§ QUESTIONS
A: In the passage on the Radical Aristotelians at the University of Paris, condense the paragraph beginning "It is not possible to know with certainty" into a short bulleted list that keeps its main facts.
B: According to the passage on the Radical Aristotelians at the University of Paris, whom did Paris train that gave it influence over the elite of medieval society?
C: Carry on the passage on the Radical Aristotelians at the University of Paris, starting after its final sentence.

Start of PASSAGE FOR REVIEW

Not only were the doctrinal and intellectual underpinnings of Christianity under assault, but the social mores and elements of Christian praxis as well. These include, as stated by Whippel, “That one should not pray (202-180), or that one should not confess one’s sins except for the sake of appearances (203-179), or that simple fornication (between an unmarried man and an unmarried woman) is not a sin (205-183)… .”[xlix] Many secular teachers at the University of Paris attacked the praxis of their mendicant fellows, especially time in prayer, silence, and taking confessions. The common theme in these propositions is Christian praxis as unnecessary or even with inherent irrational moral elements.
It is not possible to know with certainty the sources that prompted the prohibition of these propositions, since many of the original sources have not survived and others are simply unidentified.[l] However, it seems that such condemned propositions must reflect the intellectual attitude at the University of Paris, otherwise there would be no use in making these prohibitions. These propositions show that the core of Christian doctrine was under attack by the radical Aristotelians, as well as an attitude that the only way to knowledge is through Aristotelian philosophy. Therefore, it seems that the entire worldview of Christianity was under sustained attack for a significant amount of time. This essentially constitutes a sort of ‘culture war’ centered on the University of Paris.
This historical overview allows connection with today’s academic and social climate. During Aquinas’ time, there was a battle over the intellectual and cultural influence of Christianity. There were three responses to Aristotelianism: an uncritical acceptance and syncretism with Christianity, an attempt to blot out the movement and return to pre-Aristotelian modes of thought, and an attempt at appropriation and innovation using Aristotle without sacrificing orthodoxy. The attack of the Radical Aristotelians went to the core of Christian intellectual life. The propositions involved in this attack include three broad categories of claims. First, that the Christian conception of God is unfounded. Second, that Christianity as a whole is irrational and stands in opposition to the growth of intellectual knowledge. Third, that the social mores and practices of Christianity are unnecessary. This is the nature of the rift present in Aquinas’ time. Unlike today, the breadth of this rift was local to the University of Paris rather than being widespread throughout society. However, due to the prestige of the University of Paris and the relative newness of the university system the controversies at the University of Paris encompassed a sizable portion of academia. In addition, recalling the comment by Schachner, Paris had a great deal of influence upon the elite in medieval society by training kings, popes, and other persons of prominence.[li] While having differences from today’s situation, this combination of academic influence and dispersion of ideas among society’s elite yields a situation with important similarities to today. There is similarity regarding ideas that are pervading academia and disseminating into society.

End of PASSAGE FOR REVIEW
Start of GIVEN RECORDS

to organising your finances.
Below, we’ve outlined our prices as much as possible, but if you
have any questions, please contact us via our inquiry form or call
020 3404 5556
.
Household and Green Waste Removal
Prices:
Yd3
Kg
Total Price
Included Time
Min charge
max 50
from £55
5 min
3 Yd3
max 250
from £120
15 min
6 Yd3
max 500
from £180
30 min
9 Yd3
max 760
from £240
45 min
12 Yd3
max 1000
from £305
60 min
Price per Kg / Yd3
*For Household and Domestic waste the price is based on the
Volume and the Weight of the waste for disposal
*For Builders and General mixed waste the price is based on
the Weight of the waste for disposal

End of GIVEN RECORDS
Start of GIVEN RECORDS

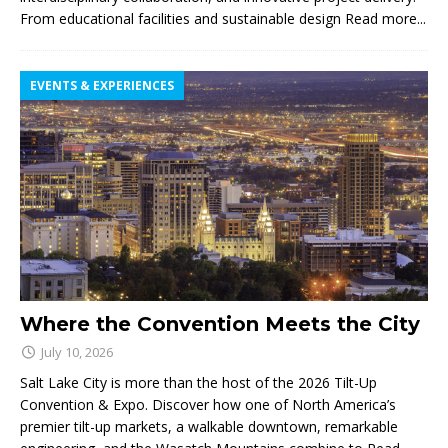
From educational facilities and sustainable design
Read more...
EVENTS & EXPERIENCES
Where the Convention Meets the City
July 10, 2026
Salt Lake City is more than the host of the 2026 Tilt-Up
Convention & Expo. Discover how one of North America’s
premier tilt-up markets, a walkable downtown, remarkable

End of GIVEN RECORDS

§ RESPONSES PER TASK
A:
- The sources behind the prohibition of these propositions cannot be known with certainty, because many original sources have not survived and others are unidentified.
- The condemned propositions nonetheless seem to reflect the intellectual attitude at the University of Paris. Otherwise the prohibitions would have served no purpose.
- They show that the radical Aristotelians attacked the core of Christian doctrine and held that Aristotelian philosophy was the only way to knowledge.
- The whole Christian worldview therefore appears to have been under sustained attack for a significant time, amounting to a kind of "culture war" centered on the University of Paris.

B: Kings, popes, and other persons of prominence.

C:
It would be possible to write a book entirely on the topic of the recent history of the debate on faith and reason. Therefore, for the purpose of this essay, the nature and scope of contemporary contexts must be quite narrow. To do otherwise would be to risk losing the voice of Thomas Aquinas amidst the cacophony of contemporary thought. This would thus miss the opportunity to explore Aquinas’ thought in itself with an eye toward contemporary concerns. With this end, a handful of twentieth and twenty-first century thinkers are identified who best mirror the sort of propositions encountered by Aquinas at the University of Paris. This mix consists of H.L. Mencken and Bertrand Russell writing in the early part of the twentieth century, Michael Martin writing in the late twentieth century, and Christopher Hitchens, Sam Harris, and Richard Dawkins writing in the early twenty-first century. While this mix does leave a gap in the middle of the twentieth century, it nonetheless seems to be a reasonably adequate representative pool of anti-religious thought from the twentieth and early twenty-first centuries.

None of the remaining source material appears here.